About this exercise:
Could you change "promotes" to "supports" in the material from the line with "defense projects. The" up to and including the line with "government funding is", leaving all else unchanged, and give back only those lines?
>>>
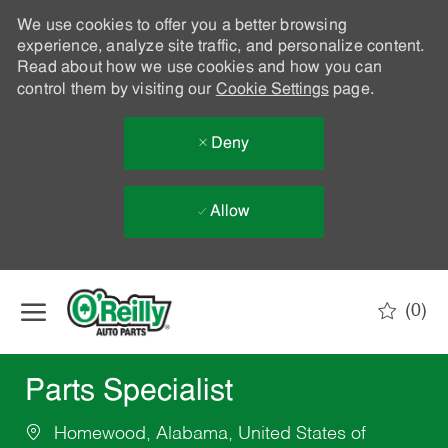
We use cookies to offer you a better browsing
experience, analyze site traffic, and personalize content.
Read about how we use cookies and how you can
control them by visiting our
Cookie Settings
page.
Deny
Allow
Skip to main content
(0)
-
Parts Specialist
Homewood, Alabama, United States of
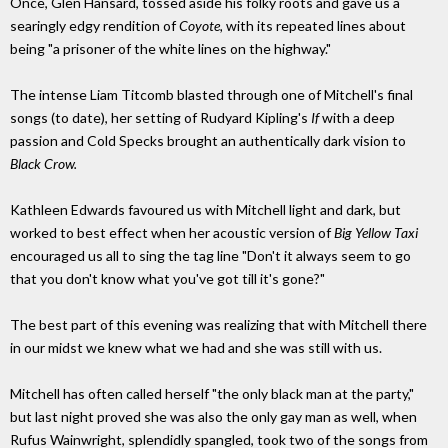
Once, Glen Hansard, tossed aside his folky roots and gave us a
searingly edgy rendition of
Coyote,
with its repeated lines about
being "a prisoner of the white lines on the highway."
The intense Liam Titcomb blasted through one of Mitchell's final
songs (to date), her setting of Rudyard Kipling's
If
with a deep
passion and Cold Specks brought an authentically dark vision to
Black Crow.
Kathleen Edwards favoured us with Mitchell light and dark, but
worked to best effect when her acoustic version of
Big Yellow Taxi
encouraged us all to sing the tag line "Don't it always seem to go
that you don't know what you've got till it's gone?"
The best part of this evening was realizing that with Mitchell there
in our midst we knew what we had and she was still with us.
Mitchell has often called herself "the only black man at the party,"
but last night proved she was also the only gay man as well, when
Rufus Wainwright, splendidly spangled, took two of the songs from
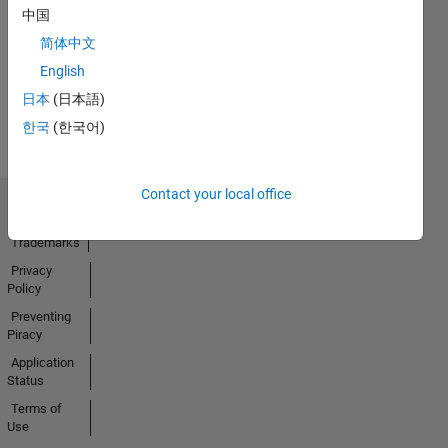
No
中国
Activity
简体中文
English
日本
(日本語)
한국
(한국어)
Contact your local office
Trust Center
Trademarks
Privacy
Policy
Preventing
Piracy
Application
Status
Terms of
Use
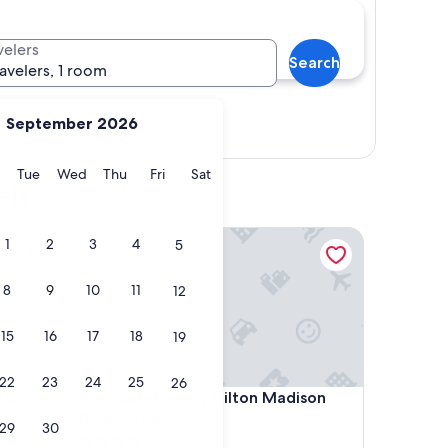
velers
Search
ravelers, 1 room
September 2026
Show map
y
Monday
Tuesday
Wednesday
Thursday
Friday
Saturday
Tue
Wed
Thu
Fri
Sat
els
on / Downtown
DoubleTree by Hilton Madison Downtown
1
2
3
4
5
8
9
10
11
12
15
16
17
18
19
22
23
24
25
26
on / Downtown
DoubleTree by Hilton Madison Downtown
ison /
4. DoubleTree by Hilton Madison
Downtown
29
30
4.0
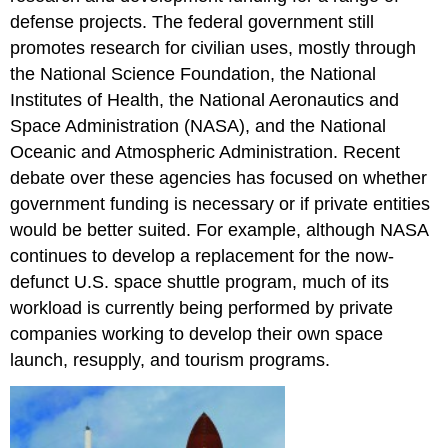
defense projects. The federal government still
promotes research for civilian uses, mostly through
the National Science Foundation, the National
Institutes of Health, the National Aeronautics and
Space Administration (NASA), and the National
Oceanic and Atmospheric Administration. Recent
debate over these agencies has focused on whether
government funding is necessary or if private entities
would be better suited. For example, although NASA
continues to develop a replacement for the now-
defunct U.S. space shuttle program, much of its
workload is currently being performed by private
companies working to develop their own space
launch, resupply, and tourism programs.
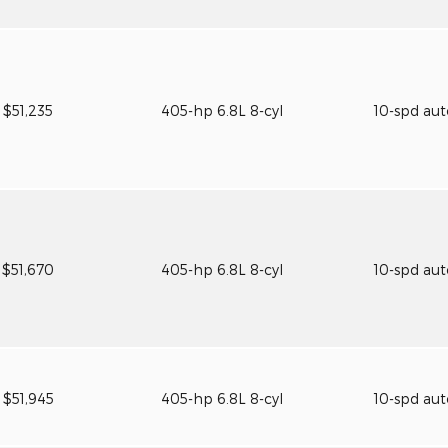
$51,235
405-hp 6.8L 8-cyl
10-spd au
$51,670
405-hp 6.8L 8-cyl
10-spd au
$51,945
405-hp 6.8L 8-cyl
10-spd au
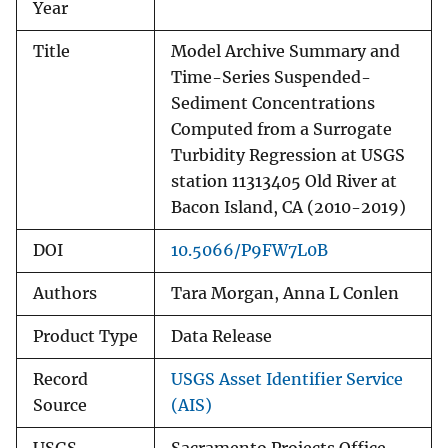
Year
Title
Model Archive Summary and
Time-Series Suspended-
Sediment Concentrations
Computed from a Surrogate
Turbidity Regression at USGS
station 11313405 Old River at
Bacon Island, CA (2010-2019)
DOI
10.5066/P9FW7L0B
Authors
Tara Morgan, Anna L Conlen
Product Type
Data Release
Record
USGS Asset Identifier Service
Source
(AIS)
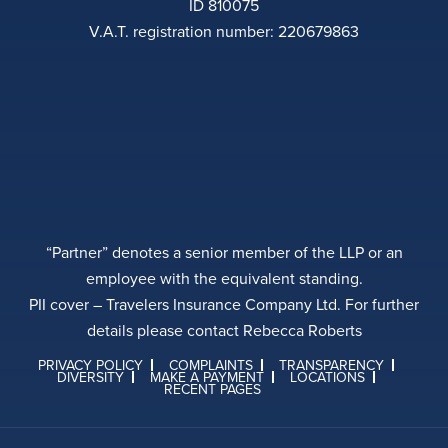
ID 810075
V.A.T. registration number: 220679863
“Partner” denotes a senior member of the LLP or an
employee with the equivalent standing.
PII cover – Travelers Insurance Company Ltd. For further
details please contact Rebecca Roberts
PRIVACY POLICY
COMPLAINTS
TRANSPARENCY
DIVERSITY
MAKE A PAYMENT
LOCATIONS
RECENT PAGES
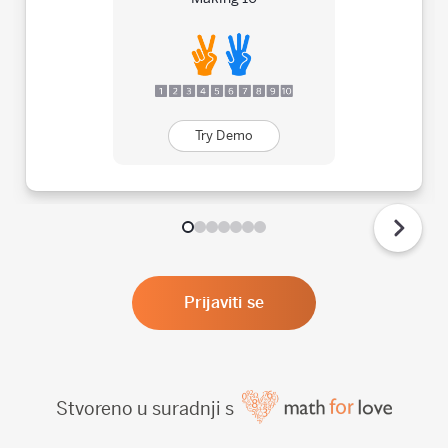
Try Demo
Prijaviti se
Stvoreno u suradnji s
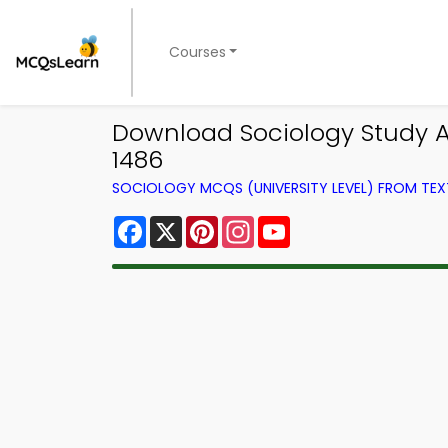
Courses
Download Sociology Study A
1486
SOCIOLOGY MCQS (UNIVERSITY LEVEL) FROM TE
Facebook
X
Pinterest
Instagram
YouTube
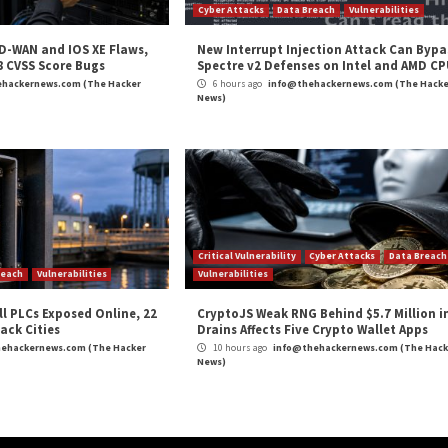
 as possible can greatly reduce your exposure to the m
s Backstage Software Catalog and Developer Platform
everity
,
Phishing
,
The Hacker News
,
Vulnerability
,
Whatsapp
g Tech Used by
Google to Roll Out Privacy Sa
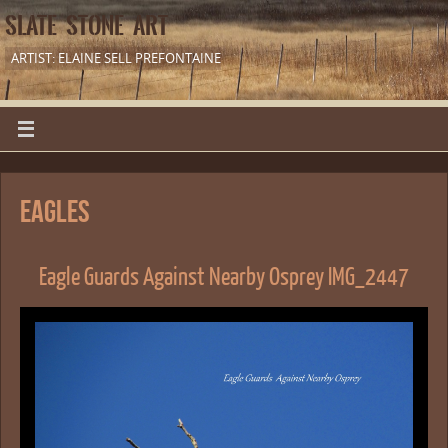
SLATE STONE ART
ARTIST: ELAINE SELL PREFONTAINE
Eagles
Eagle Guards Against Nearby Osprey IMG_2447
<<<
Response to the task:
defense projects. The federal government still
supports research for civilian uses, mostly through
the National Science Foundation, the National
Institutes of Health, the National Aeronautics and
Space Administration (NASA), and the National
Oceanic and Atmospheric Administration. Recent
debate over these agencies has focused on whether
government funding is necessary or if private entities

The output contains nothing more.